Modifier 26 is defined as the professional component (PC).
The PC is outlined as a physician's service, which may include technician supervision, interpretation of results and a written report.
Use modifier 26 when a physician interprets but does not perform the test.
Most radiology codes, including ultrasounds, x-rays, CT scans, magnetic resonance angiography, and magnetic resonance imaging, may be billed with modifier 26 or TC, or with no modifier at all, indicating that the provider performed both the professional and technical services.

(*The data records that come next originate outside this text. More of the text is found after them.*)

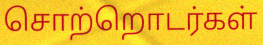
சொற்றொடர்கள்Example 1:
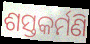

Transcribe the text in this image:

ଶସ୍ତକର୍ମଣି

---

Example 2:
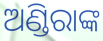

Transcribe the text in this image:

ଅଣ୍ଡିରାଙ୍କ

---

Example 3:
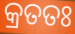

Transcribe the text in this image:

କ୍ରତତଃ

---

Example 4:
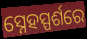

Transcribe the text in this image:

ସ୍ନେହସ୍ପର୍ଶରେ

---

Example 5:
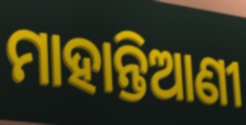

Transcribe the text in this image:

ମାହାନ୍ତିଆଣୀ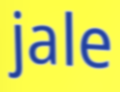
jale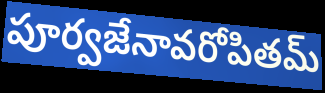
పూర్వజేనావరోపితమ్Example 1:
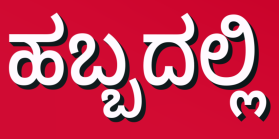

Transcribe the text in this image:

ಹಬ್ಬದಲ್ಲಿ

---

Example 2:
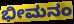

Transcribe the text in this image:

ಭೀಮನಂ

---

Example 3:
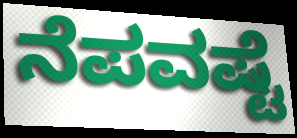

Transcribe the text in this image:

ನೆಪವಷ್ಟೆ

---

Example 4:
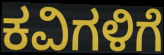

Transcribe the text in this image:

ಕವಿಗಳಿಗೆ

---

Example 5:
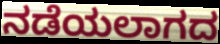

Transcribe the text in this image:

ನಡೆಯಲಾಗದ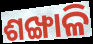
ଶଙ୍ଖାଳି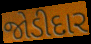
જોડીદાર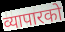
व्यापारकोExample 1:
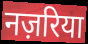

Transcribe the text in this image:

नज़रिया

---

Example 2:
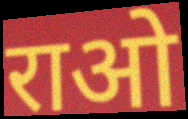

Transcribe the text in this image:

राओ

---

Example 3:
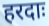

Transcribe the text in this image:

हरदाः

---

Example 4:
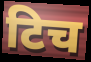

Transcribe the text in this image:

टिच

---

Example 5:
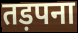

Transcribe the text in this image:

तड़पना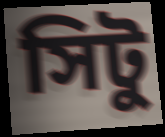
সিটু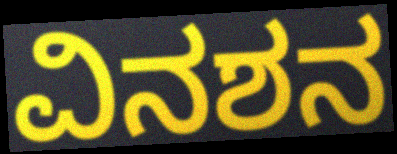
ವಿನಶನ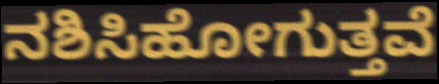
ನಶಿಸಿಹೋಗುತ್ತವೆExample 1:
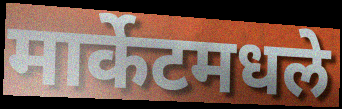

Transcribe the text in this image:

मार्केटमधले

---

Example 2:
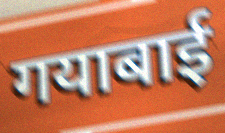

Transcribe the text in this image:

गयाबाई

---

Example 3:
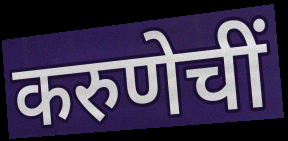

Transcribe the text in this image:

करुणेचीं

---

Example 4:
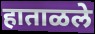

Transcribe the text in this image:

हाताळले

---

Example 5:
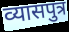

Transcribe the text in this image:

व्यासपुत्रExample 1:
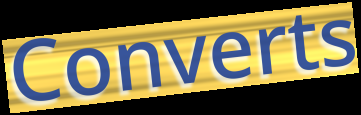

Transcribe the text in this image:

Converts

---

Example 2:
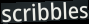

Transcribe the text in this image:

scribbles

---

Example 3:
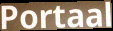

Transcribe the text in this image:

Portaal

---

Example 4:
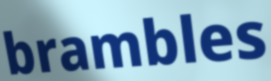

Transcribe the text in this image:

brambles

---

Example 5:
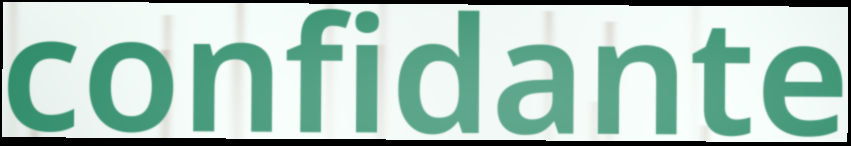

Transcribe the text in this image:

confidanteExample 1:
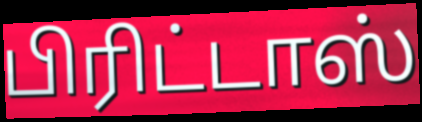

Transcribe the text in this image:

பிரிட்டாஸ்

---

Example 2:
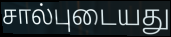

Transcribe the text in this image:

சால்புடையது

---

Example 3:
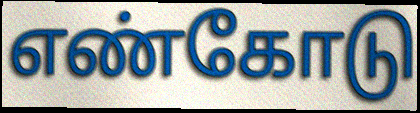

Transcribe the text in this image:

எண்கோடு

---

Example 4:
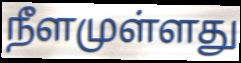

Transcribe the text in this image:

நீளமுள்ளது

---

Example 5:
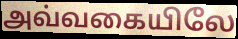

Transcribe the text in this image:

அவ்வகையிலே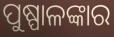
ପୁଷ୍ପାଳଙ୍କାର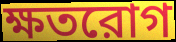
ক্ষতরোগ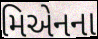
મિએનના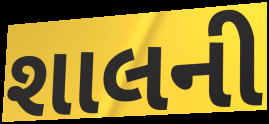
શાલનીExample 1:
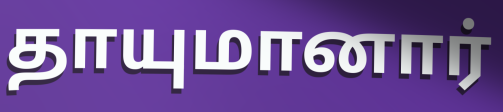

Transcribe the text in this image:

தாயுமானார்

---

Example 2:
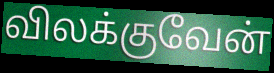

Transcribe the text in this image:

விலக்குவேன்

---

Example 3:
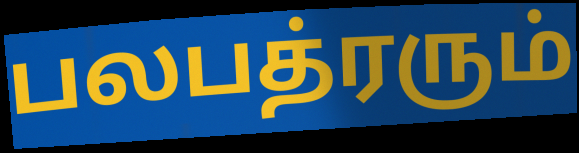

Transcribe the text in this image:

பலபத்ரரும்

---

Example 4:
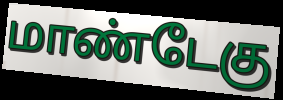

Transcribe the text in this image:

மாண்டேகு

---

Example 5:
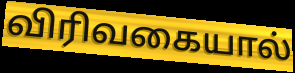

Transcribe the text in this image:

விரிவகையால்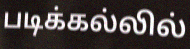
படிக்கல்லில்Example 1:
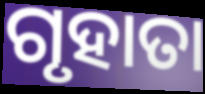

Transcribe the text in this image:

ଗୃହାତା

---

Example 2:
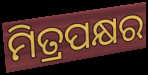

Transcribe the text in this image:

ମିତ୍ରପକ୍ଷର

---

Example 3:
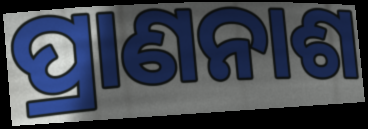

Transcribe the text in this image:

ପ୍ରାଣନାଶ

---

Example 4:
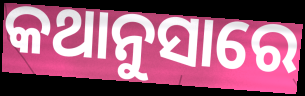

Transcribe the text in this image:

କଥାନୁସାରେ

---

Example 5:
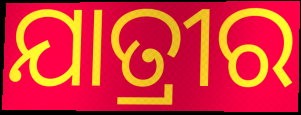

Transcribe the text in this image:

ଯାତ୍ରୀର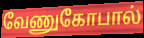
வேணுகோபால்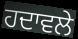
ਹਦਾਵਲੇ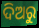
ଦିଅରୁ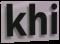
khi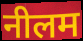
नीलमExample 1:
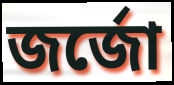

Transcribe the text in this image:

জর্জো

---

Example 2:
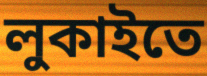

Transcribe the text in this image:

লুকাইতে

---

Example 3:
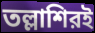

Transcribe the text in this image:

তল্লাশিরই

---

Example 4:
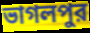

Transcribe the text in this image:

ভাগলপুর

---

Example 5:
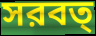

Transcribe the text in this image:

সরবত্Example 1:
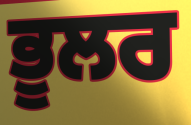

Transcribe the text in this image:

ਭੂਲਰ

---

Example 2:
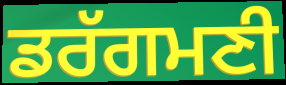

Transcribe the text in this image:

ਡਰੱਗਮਣੀ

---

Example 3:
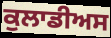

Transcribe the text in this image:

ਕੁਲਾਡੀਅਸ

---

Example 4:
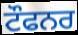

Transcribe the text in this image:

ਟੌਫਨਰ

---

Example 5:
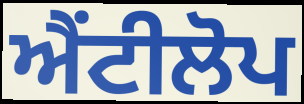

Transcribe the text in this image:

ਐਂਟੀਲੋਪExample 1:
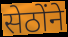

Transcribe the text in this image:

सेठोंने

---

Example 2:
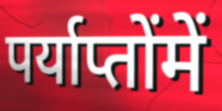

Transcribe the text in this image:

पर्याप्तोंमें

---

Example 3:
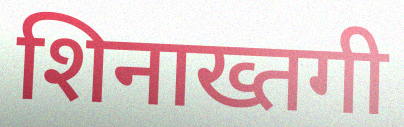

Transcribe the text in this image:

शिनाख्तगी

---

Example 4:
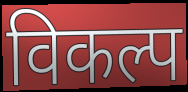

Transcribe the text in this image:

विकल्प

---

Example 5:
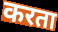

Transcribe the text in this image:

करता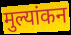
मुल्यांकन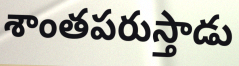
శాంతపరుస్తాడుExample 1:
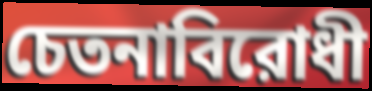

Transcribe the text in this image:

চেতনাবিরোধী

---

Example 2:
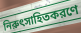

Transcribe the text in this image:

নিরুৎসাহিতকরণে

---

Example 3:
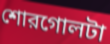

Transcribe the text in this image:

শোরগোলটা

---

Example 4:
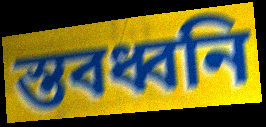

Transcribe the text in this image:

স্তবধ্বনি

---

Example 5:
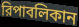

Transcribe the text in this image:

রিপাবলিকান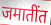
जमातींत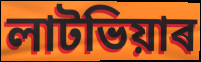
লাটভিয়াৰ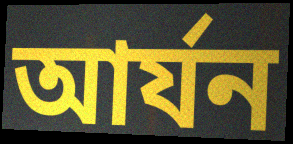
আর্যন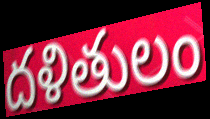
దళితులం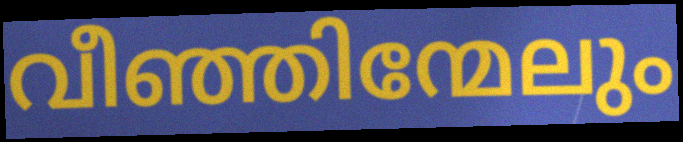
വീഞ്ഞിന്മേലും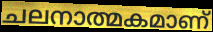
ചലനാത്മകമാണ്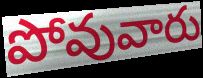
పోవువారుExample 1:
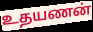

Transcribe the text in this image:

உதயணன்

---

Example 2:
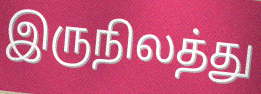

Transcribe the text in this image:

இருநிலத்து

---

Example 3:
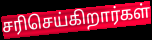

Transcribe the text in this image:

சரிசெய்கிறார்கள்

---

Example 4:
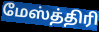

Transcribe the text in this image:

மேஸ்த்திரி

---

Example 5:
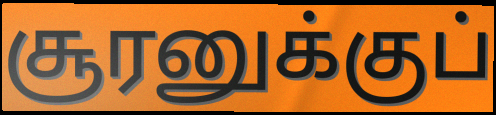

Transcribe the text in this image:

சூரனுக்குப்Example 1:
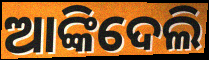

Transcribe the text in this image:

ଆଙ୍କିଦେଲି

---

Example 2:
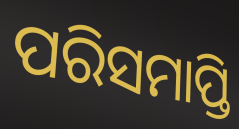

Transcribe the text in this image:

ପରିସମାପ୍ତି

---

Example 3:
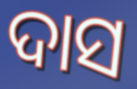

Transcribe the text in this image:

ଦାସ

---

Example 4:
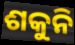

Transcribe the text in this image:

ଶକୁନି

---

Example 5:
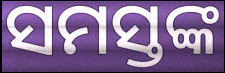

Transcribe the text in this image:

This modifier must be reported in the first modifier field.
Add modifier 26:
When billing only the professional component portion of a test
To report the physician's interpretation of a test
Procedures that have a "1" in the Professional Component (PC)TC field on the Medicare Physician Fee Schedule Database (MPFSDB)
Procedures falling into the following types of service:
1 - Medical Care/Injections
2 - Surgery
4 - Radiology
5 - Lab
6 - Radiation Therapy
8 - Assistant Surgeon
Do not add Modifier 26 to:
Evaluation and management (E/M) or anesthesia codes
Procedure or service descriptors that indicate professional component only
Global test only codes, example: CPT 93000.
Professional component only codes. PC/TC indicator 2 of MPFSDB denotes a professional component only code that identifies stand-alone codes.
An example of a professional component only code is 93010, Electrocardiogram; interpretation and report. Modifier 26 cannot be used with this code.
Re-read results of an interpretation provided by another physician.